最高指導者「交渉団が弱い立場に置かれるようなことがあってはならない」(下)
2013年11月04日付 Jam-e Jam 紙

 ハーメネイー最高指導者はそこからさらに、アメリカとの間で抱えている最近の諸問題について、重要かつ根本的な点を指摘した。同師は5+1との交渉にあたっている責任者らへの支持を表明した上で、「彼らは革命の子らであり、イスラーム共和国の当局者らである。彼らは多くの努力によって、困難な使命を遂行しているところである。誰であれ、彼らを弱い立場に置くようなことをしてはならない。彼らを侮辱したり、妥協的だと断じたりすべきではない」と強調した。

 アーヤトッラー・ハーメネイーは、アメリカを含む6ヵ国との協議は、核問題のみに関するものであり、ただそれだけだと述べた上で、「神の許しがあるならば、この協議で害を被るようなことはないだろう。むしろこのことで、〔有益な〕経験が国民に与えられ、〔ウラン〕濃縮活動を一時的に停止した82年から83年〔※2003年から2004年〕にかけての時のように、国民の思考・分析能力が向上するだろう」と述べた。

 革命最高指導者は当時の国民的経験について、「10年前、ヨーロッパ諸国との協議では一種の後退をすることで、実際には強要される形で、〔ウラン濃縮活動の〕一時停止を受け入れた。しかし〔ウラン濃縮活動を〕停止し、多くの〔核関連〕活動を休止してから2年後、われわれは皆、こうしたことをしても西洋の協力に期待を抱くことは断じてできないということを理解した」と説明、さらに

もしこうしたこと〔=ヨーロッパ諸国の求めに応じて、ウラン濃縮活動を一時的に停止したこと〕をあのときしなかったなら、今になって「一度だけ後退すれば問題は解決し、核問題も正常化するに違いない」などと主張する輩が出てきた可能性もある。しかし〔ウラン濃縮活動を〕一時的に停止するという経験を積んだことで、われわれは〔国際協調ではなく、核エネルギーの独自開発/国産技術の発展という〕別の目的を追求しているのだということを、皆が理解した。だからこそ、われわれは進歩に向かって仕事を再開することができたのである。

 と指摘した。

現在の協議を楽観はしていない

 同師は、現在のイランの核をめぐる状況と10年前のそれとは、天と地ほどの違いがあるとした上で、アメリカとの問題にあたっている責任者たちへの強い支持を表明し、次のように付け加えた。「私は現在の協議を楽観してはいない。なぜなら、国民が期待している結果が得られるのか、分からないからである。しかしこの経験は無駄ではないと信じている。ただし、国民が目覚め、何が起きようとしているのかをしっかりと認識するならば、である」。
_ _ _ _ _
→ **理解度チェック**:
- A) この記事によると、ハーメネイー最高指導者が現在の協議を楽観していないのはなぜですか。一～三文で説明してください。
- B) この記事の「アーヤトッラー・ハーメネイー」から「が向上するだろう」と述べた。」までを、両端を含めて一字一句そのまま書き写してください。
- C) この記事にある「私は現在の協議を楽観してはいない。」という一文を英語に訳してください。

[収集データ]
_ _ _ _ _
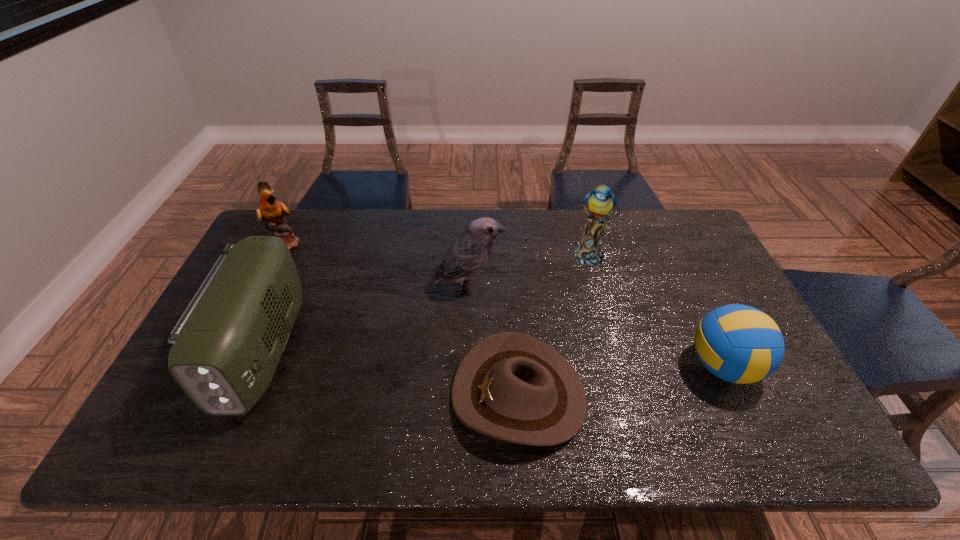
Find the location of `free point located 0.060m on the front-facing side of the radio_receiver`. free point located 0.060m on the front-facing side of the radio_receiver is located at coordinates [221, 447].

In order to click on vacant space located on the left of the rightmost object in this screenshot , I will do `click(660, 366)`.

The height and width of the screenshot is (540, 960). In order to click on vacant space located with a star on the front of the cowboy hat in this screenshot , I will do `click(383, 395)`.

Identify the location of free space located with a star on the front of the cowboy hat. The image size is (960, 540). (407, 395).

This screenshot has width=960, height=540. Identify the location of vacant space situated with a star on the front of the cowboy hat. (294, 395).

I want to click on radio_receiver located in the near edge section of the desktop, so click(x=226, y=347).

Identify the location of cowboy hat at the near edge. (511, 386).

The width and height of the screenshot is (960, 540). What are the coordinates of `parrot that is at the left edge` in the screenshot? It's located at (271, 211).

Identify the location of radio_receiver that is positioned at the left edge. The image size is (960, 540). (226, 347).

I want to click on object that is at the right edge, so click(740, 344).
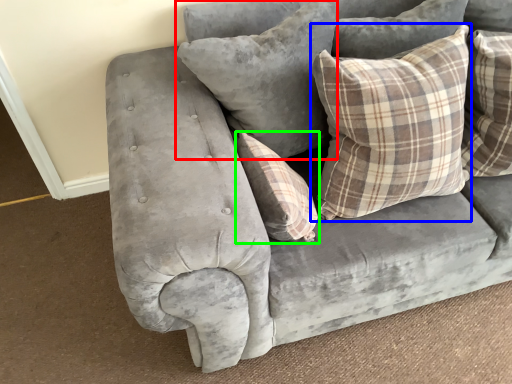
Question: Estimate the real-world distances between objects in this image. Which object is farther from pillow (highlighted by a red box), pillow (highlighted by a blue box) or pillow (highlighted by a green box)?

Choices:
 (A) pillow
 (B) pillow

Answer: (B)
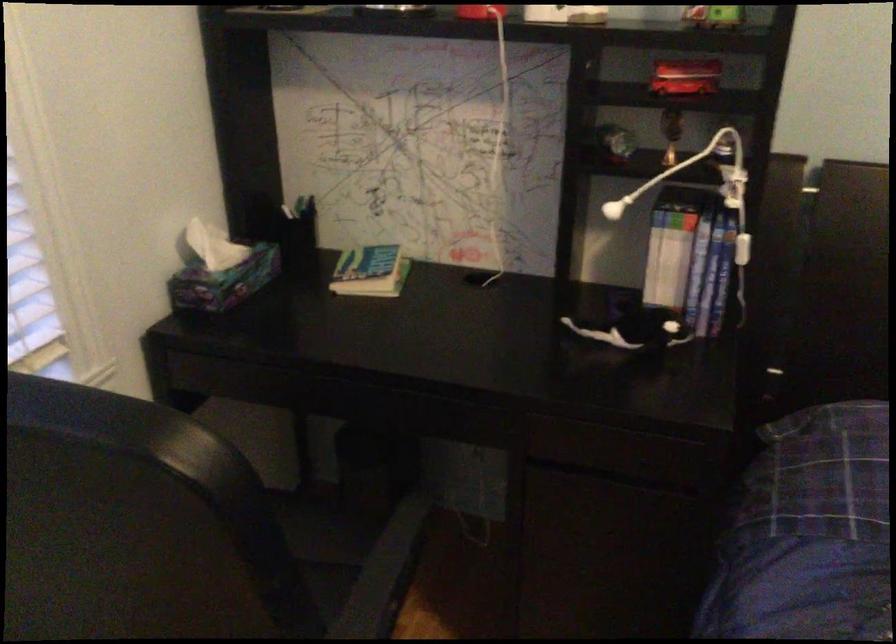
_ _ _ _ _
→ **解答**:
- A) 国民が期待している結果が得られるかどうか分からないからです。ただし同師は、国民が目覚めて事態をしっかり認識するならば、この経験は無駄ではないと信じているとも述べています。

- B)
アーヤトッラー・ハーメネイーは、アメリカを含む6ヵ国との協議は、核問題のみに関するものであり、ただそれだけだと述べた上で、「神の許しがあるならば、この協議で害を被るようなことはないだろう。むしろこのことで、〔有益な〕経験が国民に与えられ、〔ウラン〕濃縮活動を一時的に停止した82年から83年〔※2003年から2004年〕にかけての時のように、国民の思考・分析能力が向上するだろう」と述べた。

- C) I am not optimistic about the current negotiations.